Djinn Patrol on the Purple Line - Deepa Anappara Page 0,37

the bad air. The masks in the city are hi-fi, pink with black buttons, red and green with mesh strips, and white with yellow snouts and straps. They make people look like giant, two-legged insects.

“The government schools here in the city, na, they’re very good,” Pari says when we are on the overpass. “Their students score better marks than private-school students who pay thousands and thousands of rupees as fees.”

I hope we won’t see a single school. If we do, Pari will insist on going inside.

We climb down the overpass, dodging the men and women who shoulder us, their bodies twisted by heavy bags. The main railway station is to our left. It’s huge; as big as the malls I have seen from outside, and it’s crowded too. I wonder why all these people are not at work and, if they don’t work, how they have the money to take trains. Ma says the same thing about those who go to malls between Mondays and Fridays.

We walk around the station, looking for Bahadur and Omvir below boards announcing the times trains will arrive and leave. There’s a Faiz-shaped space between me and Pari. Had he been with us, he would have seen djinns in the dogs lying around the station. He says djinns often shapeshift into dogs and snakes and birds.

I spot CCTV cameras poking their noses into everyone’s business from the ceiling, but I don’t look at them for too long in case the policemen watching me on the screen at the other end think I’m a suspicious character. There are policemen here at the station too, hovering near the many entrances, checking the bags of passengers.

“We can ask the police if they have seen Bahadur or Omvir,” I say.

“They’ll want to know what you’re doing so far away from home and arrest you,” Pari says.

Her plan seems to be to keep walking, which is a stupid plan. We study the faces of the men and women at the station, sitting on their suitcases or sleeping on towels spread out on the floor, their belongings tied up in large plastic or cloth bags by their heads or feet. There are a million people here and it will take us months to ask everyone about Bahadur and Omvir. But the police can slow down or speed up the footage from the CCTV cameras that are all around us, and zoom in on Bahadur or Omvir easily.

I see a run-down, double-storeyed building that’s separate from the station, but within the same compound. A board hanging to its side says:

CHILDREN’S TRUST

Children First and Foremost

Of the Children, By the Children, For the Children

“We should go there,” I tell Pari.

“It sounds like a zoo with different kinds of children.”

“Children are children,” I say, but I’m not that sure. Faiz will be sorry he didn’t come with us if it’s an actual children’s zoo.

We head past a mock train engine, a little girl guarding a row of bags, a red-shirted porter balancing three suitcases on his head, and a man who barks into a mobile that he holds near his mouth and not his ear. Loud voices push themselves out of the speakers hidden around the railway station, warning people about bomb threats.

Then we are at the building. It has a locked door with a sign that says Reservation Counter. Next to the door is a puddle where two mynahs wash their faces like I do: in and out of the water in seconds. We climb up a mossy external staircase to a terrace that surrounds a large room with huge windows. I can hear murmurs but I can’t see anyone.

A man with hair combed over his forehead comes out of the room and asks, “Are you lost?
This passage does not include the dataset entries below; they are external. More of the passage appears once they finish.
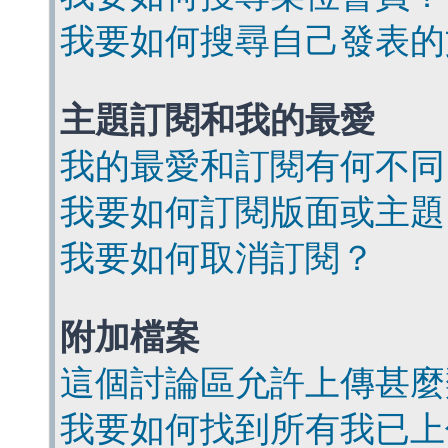
我要如何搜尋自己發表的
主題訂閱和我的最愛
我的最愛和訂閱有何不同
我要如何訂閱版面或主題
我要如何取消訂閱？
附加檔案
這個討論區允許上傳甚麼
我要如何找到所有我已上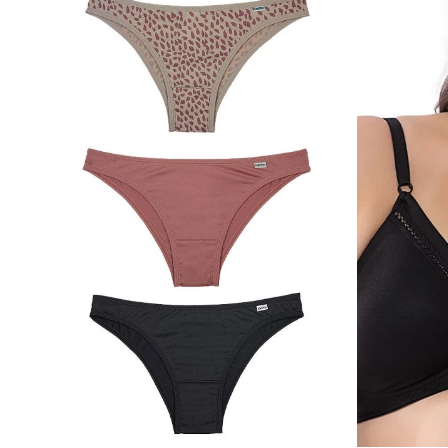
SELECCIONAR TALLE
SELECCIONAR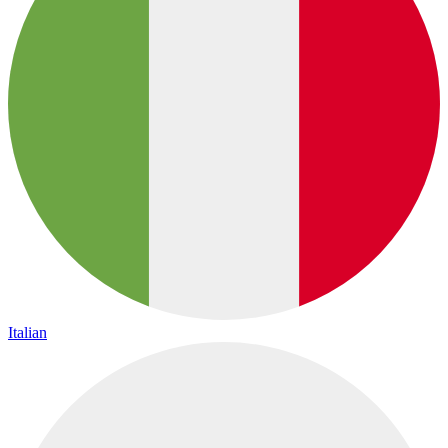
Italian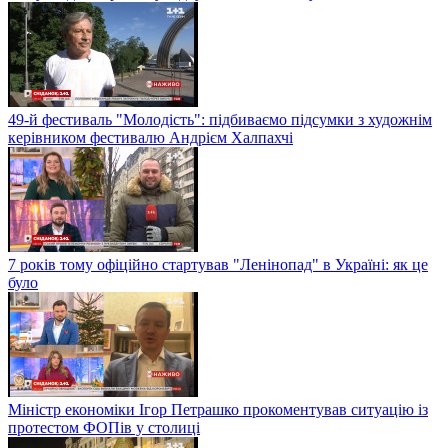
49-й фестиваль "Молодість": підбиваємо підсумки з художнім
керівником фестивалю Андрієм Халпахчі
7 років тому офіційно стартував "Ленінопад" в Україні: як це
було
Міністр економіки Ігор Петрашко прокоментував ситуацію із
протестом ФОПів у столиці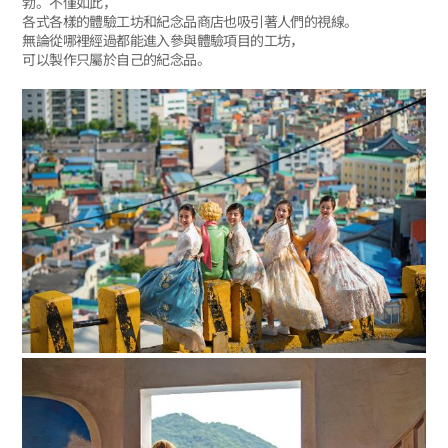
勃。不僅如此，
各式各樣的體驗工坊和紀念品商店也吸引著人們的視線。
無論從哪裡經過都能進入參與體驗項目的工坊，
可以製作只屬於自己的紀念品。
Where are you from?”

“We’re looking for two boys from our basti,” Pari says, showing him Bahadur’s photo. “This is one of them. His brother-sister think he ran away from home to take a train to Mumbai.”

“Could even be Manali,” I say.

“The other boy must have joined him here yesterday. Or today,” Pari says.

“You ran away too?” the man asks. He doesn’t even look at the photo.

“Of course not,” Pari says.

“We want to find our friends. We think they’re at the station,” I say. It’s hard to get a word in when I have a blabbermouth for an assistant.

“Achha-achha, I thought you were runaways,” he says. “Where are your parents? Why aren’t you at school?”